◆ **DATA EXCERPTS**:
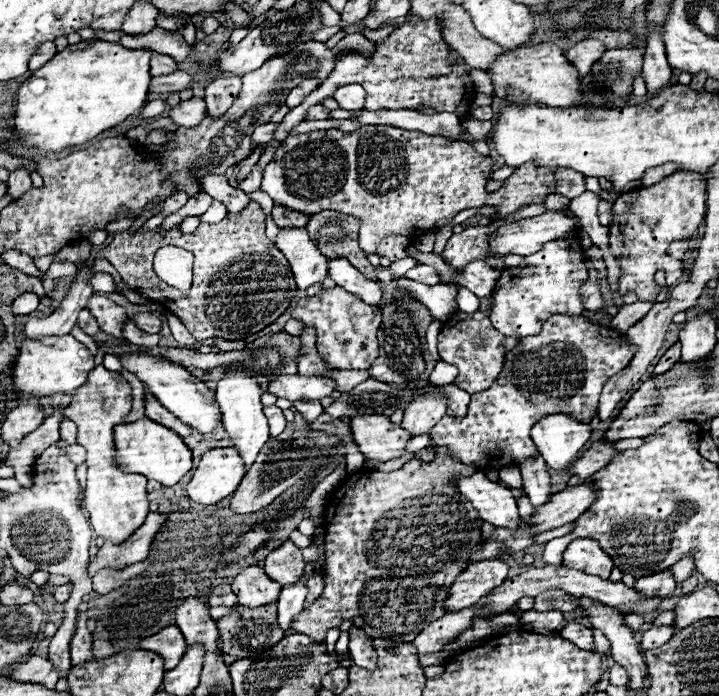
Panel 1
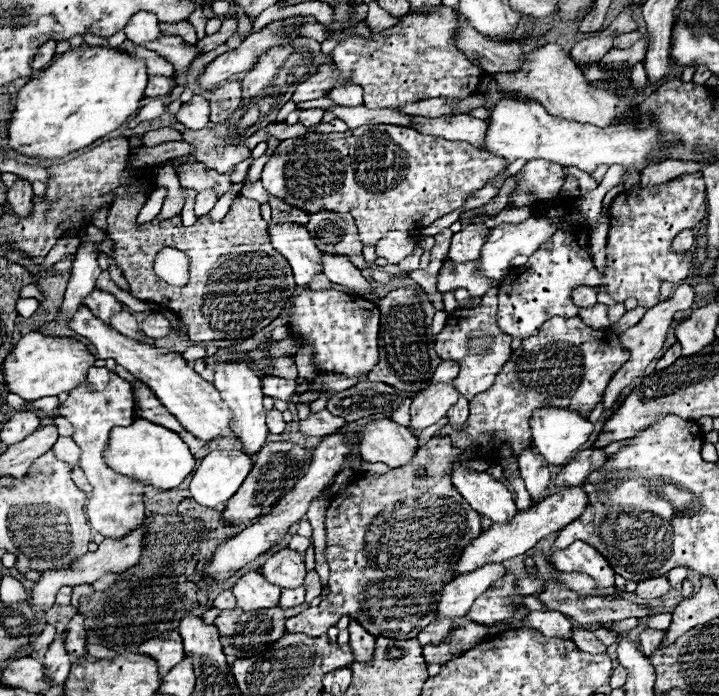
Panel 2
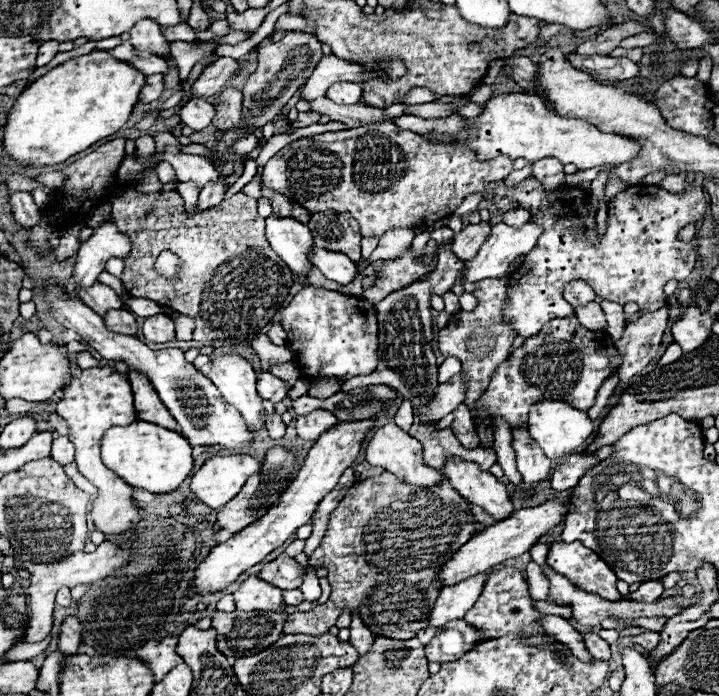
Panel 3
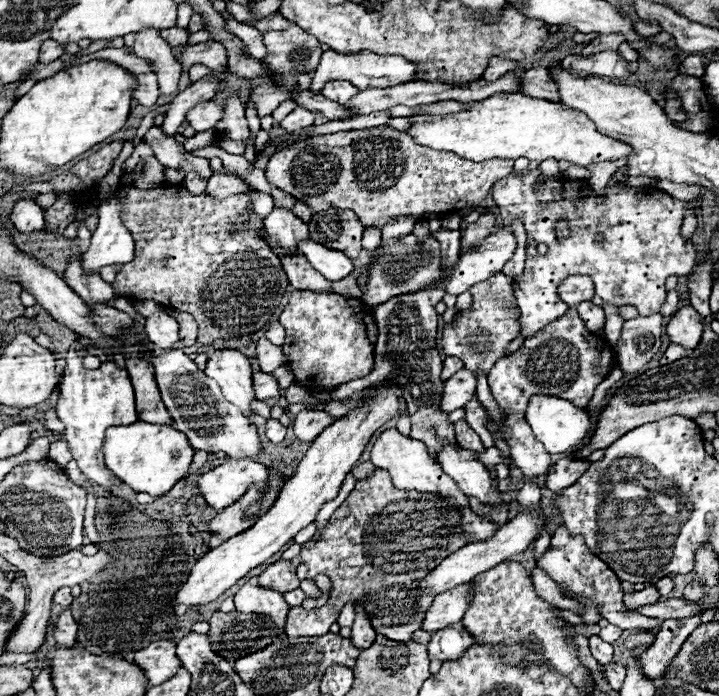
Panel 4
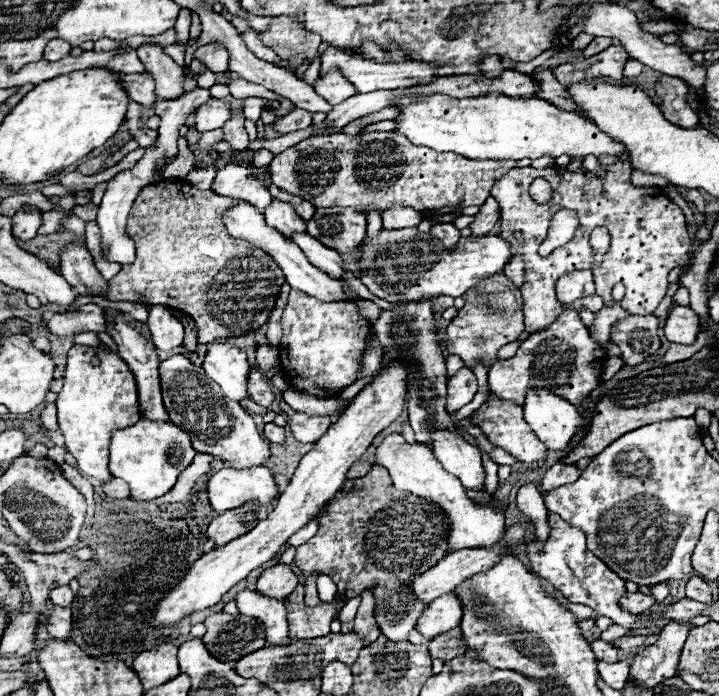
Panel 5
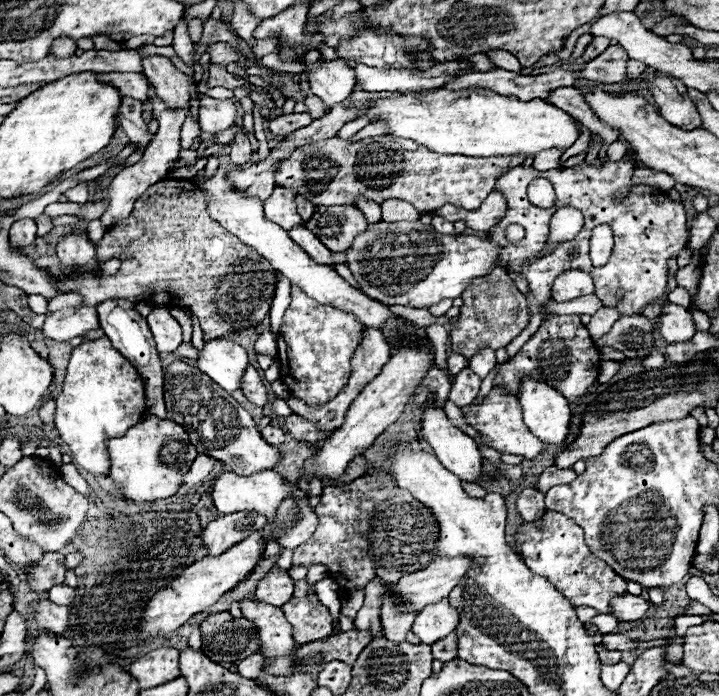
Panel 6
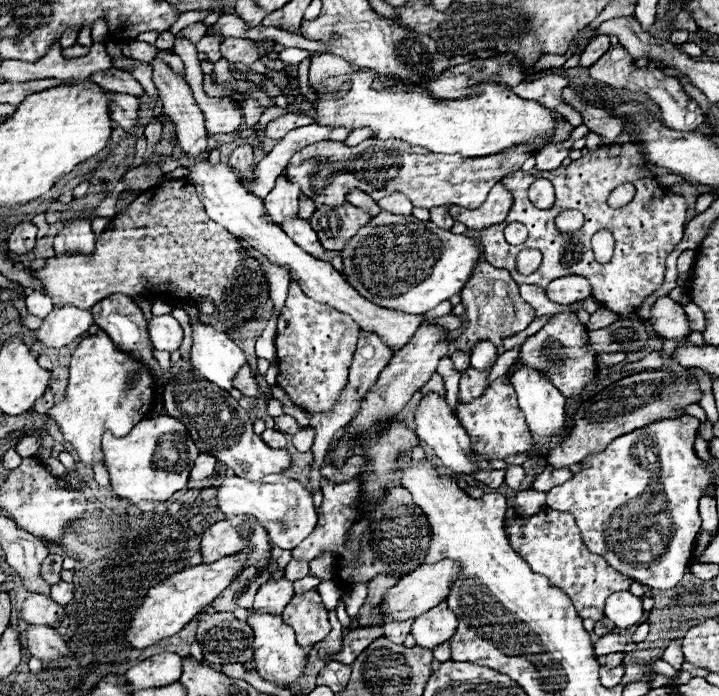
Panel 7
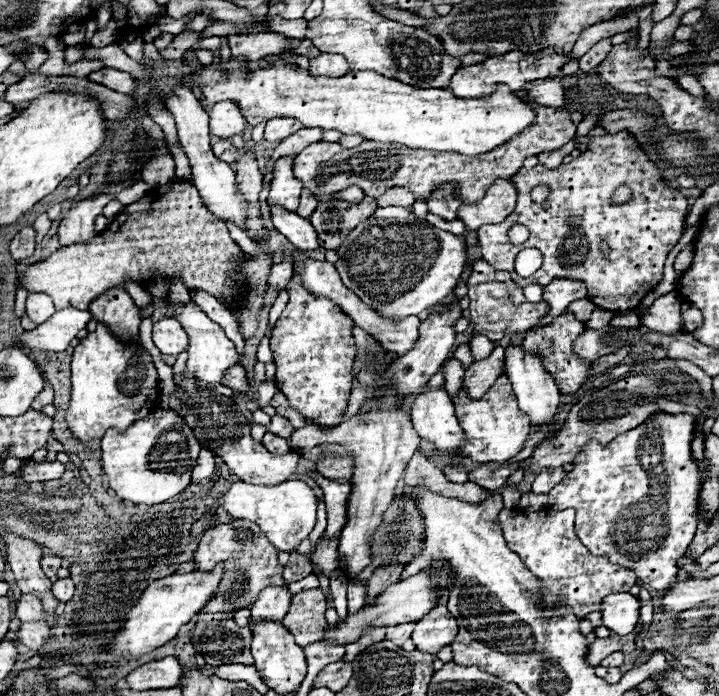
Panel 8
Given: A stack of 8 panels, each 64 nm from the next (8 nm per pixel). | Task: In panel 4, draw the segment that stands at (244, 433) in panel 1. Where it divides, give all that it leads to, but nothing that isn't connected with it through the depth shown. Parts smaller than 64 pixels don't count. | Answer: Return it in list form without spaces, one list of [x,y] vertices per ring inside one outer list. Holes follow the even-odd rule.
[[[232,348],[224,350],[212,350],[204,372],[214,378],[222,394],[228,402],[246,408],[250,402],[254,402],[254,388],[252,388],[252,368],[250,360]]]

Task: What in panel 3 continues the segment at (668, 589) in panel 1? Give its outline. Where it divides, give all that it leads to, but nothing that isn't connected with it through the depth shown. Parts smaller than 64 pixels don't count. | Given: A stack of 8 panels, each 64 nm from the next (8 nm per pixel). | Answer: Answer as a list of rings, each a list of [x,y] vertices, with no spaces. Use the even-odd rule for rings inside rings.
[[[650,580],[650,582],[640,584],[640,588],[636,592],[630,592],[626,600],[634,600],[634,602],[656,602],[656,600],[660,600],[662,592],[664,592],[662,582],[660,580]]]

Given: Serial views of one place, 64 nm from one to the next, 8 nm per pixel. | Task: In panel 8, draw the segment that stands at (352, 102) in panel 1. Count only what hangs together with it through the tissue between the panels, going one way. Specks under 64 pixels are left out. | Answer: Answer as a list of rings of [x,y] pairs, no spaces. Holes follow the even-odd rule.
[[[320,54],[316,58],[310,58],[310,72],[314,76],[338,78],[348,74],[348,64],[340,54]]]

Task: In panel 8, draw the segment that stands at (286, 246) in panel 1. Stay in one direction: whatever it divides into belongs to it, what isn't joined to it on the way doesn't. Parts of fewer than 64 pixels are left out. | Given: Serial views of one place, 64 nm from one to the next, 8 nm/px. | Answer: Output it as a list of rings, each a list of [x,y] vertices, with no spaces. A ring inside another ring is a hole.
[[[288,154],[280,160],[276,160],[274,180],[272,180],[272,186],[270,186],[268,204],[280,204],[282,208],[288,208],[288,210],[298,208],[302,184],[300,184],[300,180],[296,180],[296,176],[292,172],[294,156],[296,154]]]

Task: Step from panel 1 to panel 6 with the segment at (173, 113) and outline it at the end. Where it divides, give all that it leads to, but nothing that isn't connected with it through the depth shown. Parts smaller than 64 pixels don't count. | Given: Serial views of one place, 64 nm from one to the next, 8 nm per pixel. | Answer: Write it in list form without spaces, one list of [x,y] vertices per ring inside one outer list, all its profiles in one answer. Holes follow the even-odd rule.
[[[200,94],[200,128],[204,132],[216,134],[232,128],[238,122],[238,108],[234,100],[214,100]]]

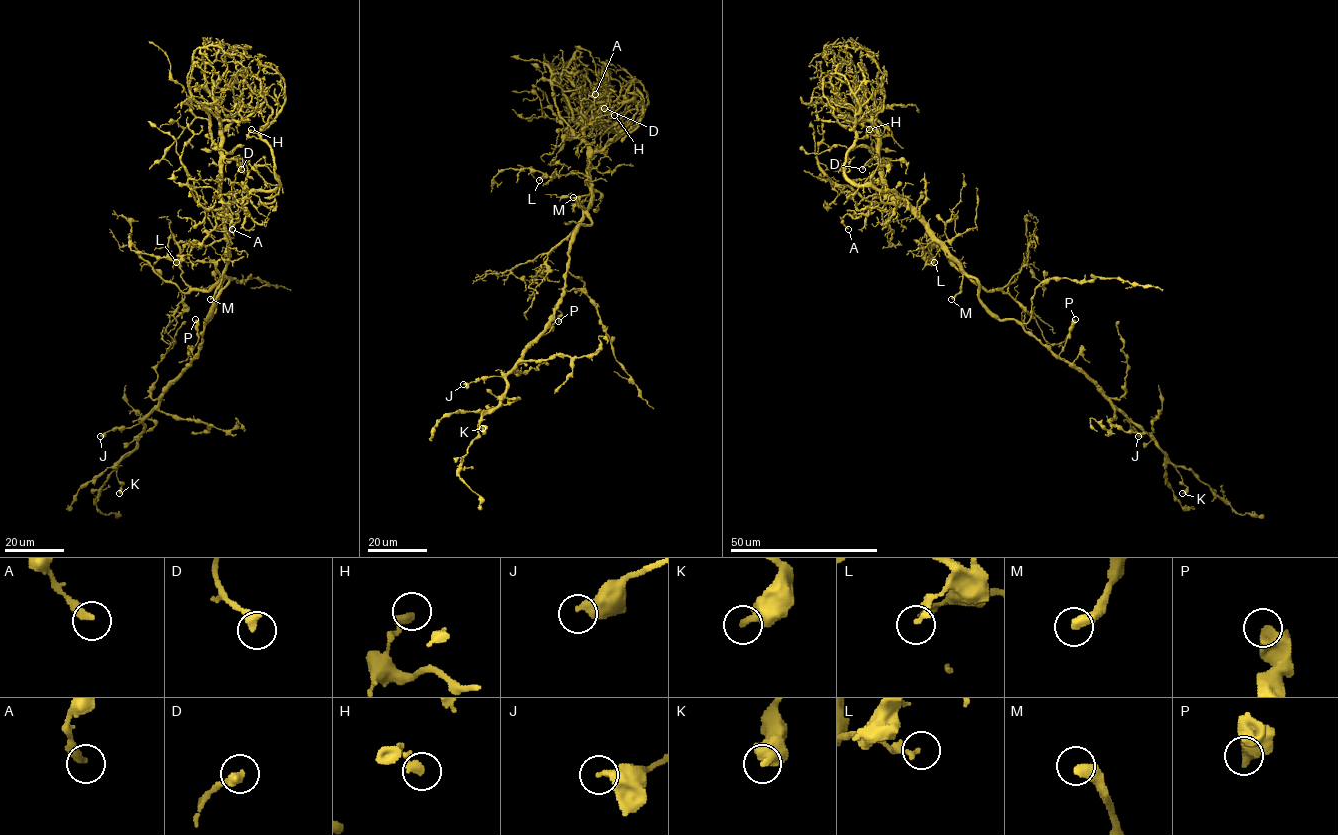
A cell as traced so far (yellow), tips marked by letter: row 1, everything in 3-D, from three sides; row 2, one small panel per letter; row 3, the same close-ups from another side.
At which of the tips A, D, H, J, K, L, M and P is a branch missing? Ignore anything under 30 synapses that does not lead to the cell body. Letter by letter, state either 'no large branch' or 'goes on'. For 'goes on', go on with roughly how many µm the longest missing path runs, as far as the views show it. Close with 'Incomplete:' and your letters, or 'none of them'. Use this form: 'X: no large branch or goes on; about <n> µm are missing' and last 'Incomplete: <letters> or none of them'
A: no large branch
D: no large branch
H: no large branch
J: no large branch
K: no large branch
L: no large branch
M: goes on; about 45 µm are missing
P: no large branch
Incomplete: M

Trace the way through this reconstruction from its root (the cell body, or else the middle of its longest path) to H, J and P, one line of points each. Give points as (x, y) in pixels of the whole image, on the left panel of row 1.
H: (213, 303), (228, 282), (228, 208), (252, 192), (272, 191), (279, 184), (273, 152), (248, 135), (251, 129)
J: (213, 303), (206, 319), (201, 348), (170, 384), (161, 401), (138, 424), (118, 427), (100, 436)
P: (213, 303), (206, 319), (201, 348), (194, 356), (192, 351), (198, 338), (195, 319)

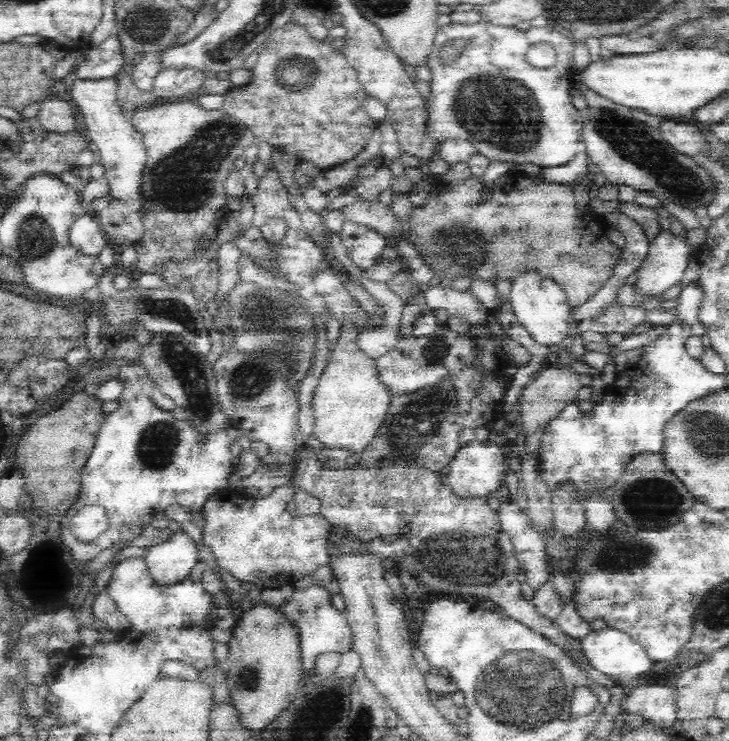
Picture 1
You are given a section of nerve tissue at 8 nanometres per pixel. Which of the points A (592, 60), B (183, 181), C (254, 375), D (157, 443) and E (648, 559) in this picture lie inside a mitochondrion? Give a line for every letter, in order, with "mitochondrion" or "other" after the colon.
A: other
B: mitochondrion
C: mitochondrion
D: mitochondrion
E: mitochondrion

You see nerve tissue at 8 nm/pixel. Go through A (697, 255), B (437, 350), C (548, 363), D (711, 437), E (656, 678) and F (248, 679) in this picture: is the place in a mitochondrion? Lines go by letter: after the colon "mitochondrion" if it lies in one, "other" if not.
A: other
B: mitochondrion
C: other
D: mitochondrion
E: other
F: mitochondrion

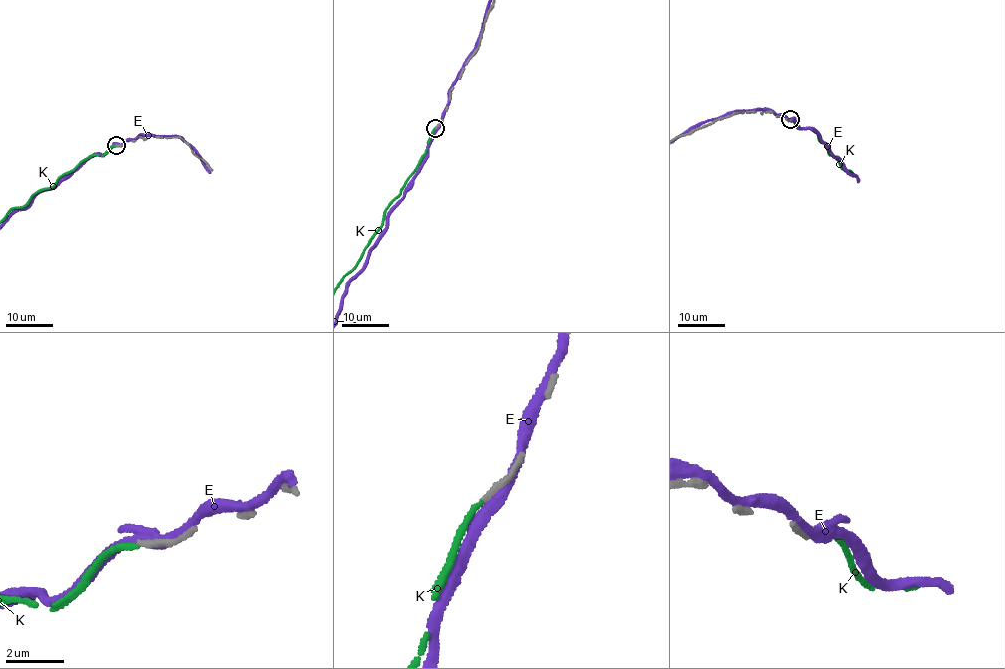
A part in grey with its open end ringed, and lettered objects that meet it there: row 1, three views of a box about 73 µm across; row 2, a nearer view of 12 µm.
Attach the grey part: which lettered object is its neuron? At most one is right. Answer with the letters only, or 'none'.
none

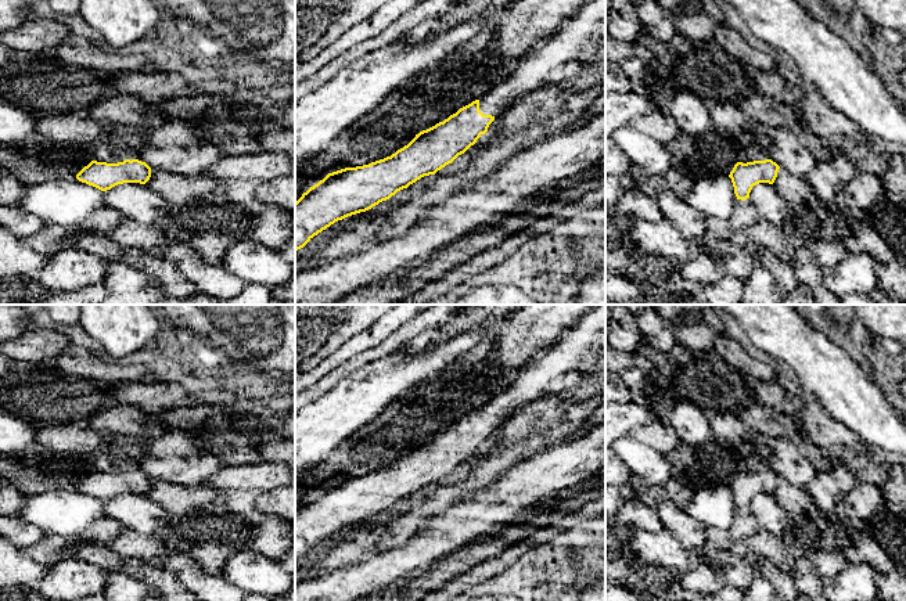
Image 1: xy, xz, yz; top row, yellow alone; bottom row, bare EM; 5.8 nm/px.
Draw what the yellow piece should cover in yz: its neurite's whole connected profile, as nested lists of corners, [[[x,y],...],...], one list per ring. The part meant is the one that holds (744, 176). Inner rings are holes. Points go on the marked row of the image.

◆ **PROBLEM DESCRIPTION**: The task calls for every line of the material that contains the string "three".

◆ **RESULT OF THE EXERCISE**:
A cell as traced so far (yellow), tips marked by letter: row 1, everything in 3-D, from three sides; row 2, one small panel per letter; row 3, the same close-ups from another side.
A part in grey with its open end ringed, and lettered objects that meet it there: row 1, three views of a box about 73 µm across; row 2, a nearer view of 12 µm.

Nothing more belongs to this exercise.